Один попавшийся зверило чуток не утянул его в яму, пришлось черкнуть ножом по натянутой тетиве бечёвки и лишиться добычливой снасти. Егор накоптил в дыму костра добрый куль жирных ломтей рыбы: отъедался и отдыхал.
Верка пропадала с собаками в тайге, крепко верховодила кобелями и трепала их за непослушание. Стая всё больше сплачивалась и свирепела, загоняла сохатых на скалистые отстои, к чуму. Одного горбача убили прямо в таборе.
Лушка и удаганка Ландура врачевали обезножевшего мужика диковинными средствами, заставляли пить разные настои из кореньев, от воняющего овечьим пометом каменного масла приискатель плевался, и не ко времени тянуло его на молодое баловство с Нэльки.
Он уже выползал сам к костру. Зачастую привечал Егора в разговорах. Строил планы на будущее.
— Кажись, вскорости остепенят кобылок, — мечтательно рассуждал у вечернего костра.

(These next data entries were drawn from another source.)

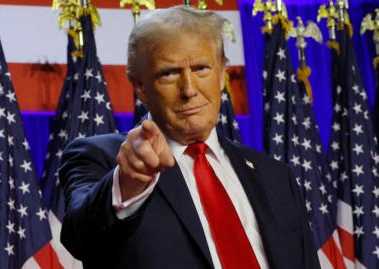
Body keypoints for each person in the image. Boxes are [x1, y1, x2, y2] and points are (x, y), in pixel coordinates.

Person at [59, 5, 319, 269]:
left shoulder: (275, 176)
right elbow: (79, 237)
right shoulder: (103, 159)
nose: (189, 89)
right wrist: (128, 184)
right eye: (169, 73)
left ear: (221, 75)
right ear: (141, 87)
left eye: (201, 68)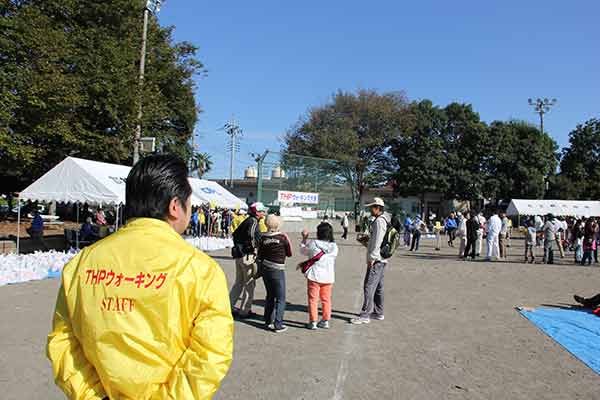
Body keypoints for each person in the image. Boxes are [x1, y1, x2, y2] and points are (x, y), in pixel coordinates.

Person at [47, 155, 233, 399]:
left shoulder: (83, 263)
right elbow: (210, 354)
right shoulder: (201, 270)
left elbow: (63, 340)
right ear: (175, 206)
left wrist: (91, 395)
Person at [351, 198, 389, 325]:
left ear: (378, 208)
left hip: (376, 259)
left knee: (368, 286)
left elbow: (377, 241)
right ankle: (378, 312)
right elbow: (376, 240)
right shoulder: (384, 219)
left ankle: (365, 314)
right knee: (378, 287)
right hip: (382, 259)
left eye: (372, 207)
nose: (370, 209)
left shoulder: (379, 222)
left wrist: (371, 258)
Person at [230, 202, 266, 317]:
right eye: (262, 211)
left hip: (239, 255)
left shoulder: (247, 220)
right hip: (247, 256)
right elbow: (251, 236)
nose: (264, 213)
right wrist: (254, 249)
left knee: (238, 283)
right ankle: (245, 310)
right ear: (257, 212)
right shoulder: (253, 221)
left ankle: (229, 306)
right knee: (249, 284)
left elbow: (235, 235)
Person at [257, 215, 292, 333]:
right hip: (277, 269)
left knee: (270, 295)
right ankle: (278, 324)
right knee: (281, 298)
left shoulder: (262, 238)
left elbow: (260, 255)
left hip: (266, 268)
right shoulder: (282, 237)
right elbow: (289, 253)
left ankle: (268, 320)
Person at [300, 223, 339, 330]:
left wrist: (304, 239)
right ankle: (325, 320)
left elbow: (303, 251)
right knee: (326, 299)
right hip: (328, 277)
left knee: (313, 300)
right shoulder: (334, 247)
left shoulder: (313, 243)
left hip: (315, 276)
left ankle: (313, 321)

— Каких кобылок? — не понял Егор.
— Да всё таких, как мы с тобой. Приискателей. Ежель государство новое принялось за эти края, не отступится, вот поглядишь. И некуда больше вольному старателю податься, токма на Аляску. Так земля там вовсе чужая, ясно дело, не попрёшь ноги бить. Беда-а…
А может быть, и тут сгодимся, Егор? Отыщем им золотые ручьи, вот, мол, откупаемся за свои неразумные грехи. Берите готовое, да волюшку не отымайте…
— Не знаю, Игнатий… по матери скучаю, страсть как… Забьет её отец без моего надзору напрочь. Хочу податься домой, да, может, сговорю их перебраться на эту сторону границы.
— Пропадёшь без меня в дороге, — уверенно заключил Парфёнов — ить тебе боле семисот вёрст пеши топать! Пеши — это, брат, не на пароме сигать мимо скал, куда тяжелей. Думай, брат, зимовать. Стёпке золотишка дадим, пущай поболе закупит харчишек. Охотиться будешь.
— Нет, Игнатий, пойду, всё же. Не отговаривай. Завтра тронусь. А весной я тебя на старом месте, куда мы приплыли, буду искать.
— Гляди, ясно дело, сгинешь! Зима тут неугадливая, может и счас так налететь, не пролезешь пеши по снегам. Не упорствуй, дело гутарю. И лошадей нету у Маркина. Бертин забрал.
— Нет, уйду. До снега выберусь. А то и по льду реки…
— Настырный ты, казак, ясно дело, я сам такой дуролом. Если бы не поломал копыто — убёг бы без раздумий. Принеси мой винчестер и нож… Вот так, — он умостился и стал чертить на прикладе кончиком ножа карту Тимптона, — глади не промахнись, дуриком не сверни в его притоки: Чульман, Горбылях, Иенгру.